The technique will then be available for normal use.

As a technique editor technique (on the server file system)

The technique editor is able to directly use the YAML format (but does not support technique parameter types for now, and does not display tags). You can either import the technique using the import button in the Web interface, or if you want to automate it, with:

cd /var/rudder/configuration-repository/
mkdir -p CATEGORY/MY_TECHNIQUE/1.0/
cp /path/to/technique.yml  CATEGORY/MY_TECHNIQUE/1.0/
git add CATEGORY/MY_TECHNIQUE/
git commit -m "Add my technique"
rudder server reload-techniques

As a built-in technique

To add a YAML technique as a built-in technique, which gives access to the full power of parameter types, you need to run these commands on your server:

rudderc build
cd /var/rudder/configuration-repository/techniques/
mkdir -p CATEGORY/MY_TECHNIQUE/1.0/
cp -r /path/to/technique/target/* CATEGORY/MY_TECHNIQUE/1.0/
git add CATEGORY/MY_TECHNIQUE/
git commit -m "Add my technique"
rudder server reload-techniques

Warning: rudder server reload-techniques is an asynchronous command. It returns immediately with a success, and you need to check web application logs for errors (/var/log/rudder/webapp/) afterwards.

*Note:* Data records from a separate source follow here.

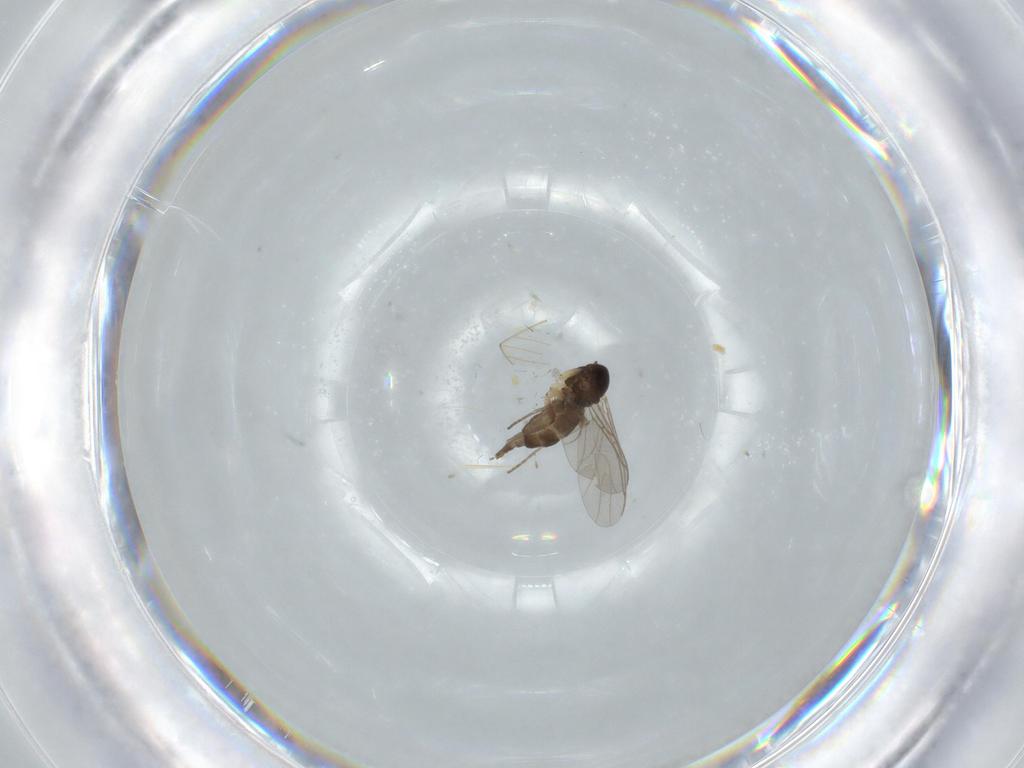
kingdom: Animalia
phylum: Arthropoda
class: Insecta
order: Diptera
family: Sciaridae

Once imported, the technique will be available like built-in ones, in the directives' page. To update the technique, repeat the import steps.

Editor/IDE integration

We provide a JSON schema for Rudder YAML techniques. This schema can be automatically used for all your techniques files in most editors, as it's part of JSON Schema Store.

Visual Studio Code

You need to install the YAML plugin in the extension manager:

The YAML plugin in Visual Studio Code

You're all set! Now, when you open any technique file, the schema will be applied automatically as shown in the file type indicating "Rudder technique".

The Rudder techniques type

You now have access to basic linting and autocompletion on technique fields:

The Rudder techniques type

The Rudder techniques type

Other editors

You can also use:

  • All JetBrains editors (IntelliJ IDEA, PyCharm, etc.) work without any configuration
  • All editors using the YAML language server (Helix after installing yaml-language-server, SublimeText with the LSP-yaml plugin, etc.)